I'm not suggesting to implement transformations for other database engines. I'm suggesting to leave room for people to do that in the future.

I also would want to have something that we could validate locally before the project is published.

There are a lot of reasons for wanting a declarative format and I don't see any real downsides. Are there features of BigQuery SQL that wouldn't be captured in Alistair's YAML format?

tompollard commented 1 week ago

Taking https://github.com/MIT-LCP/physionet-build/issues/2058#issuecomment-1688345842 and converting that into a JSON file that can be passed to bq sounds pretty easy to me.

No problem, we can go with the declarative approach. I'm just saying it's a little more work to implement (for me at least). I can dump all of our existing schema from BigQuery and then we're basically done for existing databases. Coming up with a format that outputs the existing schema will take a little more thought.

tompollard commented 1 week ago

@bemoody How about this?:

# db-schema.yml

# Metadata
build_info:
  project_name: "MIMIC-IV"
  description: "Declarative database schema definition for MIMIC-IV"
  # schema_prefix will be appended with the module name
  # and version, e.g. `mimic_iv_hosp_v2_2`
  schema_prefix: "mimic-iv-"

# Modules
modules:
  - name: hosp
    tables:
      - table_name: d_hcpcs
        data_file: "data/hosp/d_hcpcs.csv"
        columns:
          - name: code
            type: CHAR(5)
            nullable: false
          - name: category
            type: SMALLINT
            nullable: true
          - name: long_description
            type: TEXT
            nullable: true
          - name: short_description
            type: VARCHAR(180)
            nullable: true
      - table_name: diagnoses_icd
        data_file: "data/hosp/diagnoses_icd.csv"
        columns:
          - name: subject_id
            type: INTEGER
            nullable: false
          - name: icd_code
            type: VARCHAR(10)
            nullable: false
          - name: icd_version
            type: SMALLINT
            nullable: true
          - name: seq_num
            type: INTEGER
            nullable: true
  - name: icu
    tables:
      - table_name: icustays
        data_file: "data/icu/icustays.csv"
        columns:
          - name: stay_id
            type: INTEGER
            nullable: false
          - name: intime
            type: TIMESTAMP
            nullable: false
          - name: outtime
            type: TIMESTAMP
            nullable: true
          - name: length_of_stay
            type: FLOAT
            nullable: true

# Configurations for specific database services (optional)
database_services:
  - service: bigquery
    version: "latest"
    type_mappings:
      CHAR: "STRING"
      SMALLINT: "INTEGER"
      TEXT: "STRING"
      VARCHAR: "STRING"
tompollard commented 1 week ago

Does that mean that "mimiciv_hosp" and "MimicIV_Hosp" would be two different datasets?

Possibly, but I don't think there is any good reason to support casing. I'd like to convert everything to lower case for simplicity.

I can see a few options for how to name things. Let's consider the mimic-iv-demo project. We could map this to:

mimic_iv_demo_hosp_v2_2 and mimic_iv_demo_icu_v2_2: potentially ambiguous (since somebody else could create a project called mimic-iv-demo-hosp.)

mimicivdemo_hosp_v2_2 and mimicivdemo_icu_v2_2: less readable but less ambiguous. We could add a rule that project slugs must be unique after stripping hyphens.

mimic_iv_demohospv2_2 and mimic_iv_demoicuv2_2

MimicIvDemo_hosp_v2_2 and MimicIvDemo_icu_v2_2

My preference would be to update our slug validation rules to ensure uniqueness after converting all special characters to _ (or something like this).

bemoody commented 5 days ago

How about this?

I think there's room to simplify! "Perfection is achieved when there is nothing left to take away."

On the other hand, I'd also say that each of the modules, tables, and columns should allow an optional "description".

"schema_prefix" isn't necessary. The dataset name should be determined by projct slug, module name, and version, nothing else.

I don't think that data type mappings for BigQuery belong here either. The data types should describe the data using a short list of supported types, and the BigQuery importer defines how to translate those to BigQuery.

## Your assignment
Reproduce the passage of the schema discussion word for word, starting at "My preference would" and ending at "version, nothing else.".

## Information given
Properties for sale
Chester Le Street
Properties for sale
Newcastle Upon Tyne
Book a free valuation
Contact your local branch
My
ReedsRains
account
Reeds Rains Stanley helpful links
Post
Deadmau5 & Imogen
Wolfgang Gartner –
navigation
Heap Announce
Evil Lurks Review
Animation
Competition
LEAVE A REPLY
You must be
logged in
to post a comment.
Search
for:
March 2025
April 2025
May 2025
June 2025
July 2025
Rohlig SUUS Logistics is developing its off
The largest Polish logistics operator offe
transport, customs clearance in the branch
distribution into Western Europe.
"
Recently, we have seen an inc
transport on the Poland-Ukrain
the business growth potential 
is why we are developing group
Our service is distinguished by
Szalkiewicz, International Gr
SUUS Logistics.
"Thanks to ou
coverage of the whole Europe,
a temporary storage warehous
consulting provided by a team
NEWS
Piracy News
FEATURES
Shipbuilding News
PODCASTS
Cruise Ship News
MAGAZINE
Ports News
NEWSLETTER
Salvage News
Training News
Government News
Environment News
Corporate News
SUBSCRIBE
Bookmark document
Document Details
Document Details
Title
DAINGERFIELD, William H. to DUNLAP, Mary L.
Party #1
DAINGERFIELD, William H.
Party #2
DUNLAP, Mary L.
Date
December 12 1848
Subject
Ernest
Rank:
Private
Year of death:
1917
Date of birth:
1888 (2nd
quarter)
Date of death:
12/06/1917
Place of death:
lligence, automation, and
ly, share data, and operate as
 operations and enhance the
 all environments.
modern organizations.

## Answer below
My preference would be to update our slug validation rules to ensure uniqueness after converting all special characters to _ (or something like this).

bemoody commented 5 days ago

How about this?

I think there's room to simplify! "Perfection is achieved when there is nothing left to take away."

On the other hand, I'd also say that each of the modules, tables, and columns should allow an optional "description".

"schema_prefix" isn't necessary. The dataset name should be determined by projct slug, module name, and version, nothing else.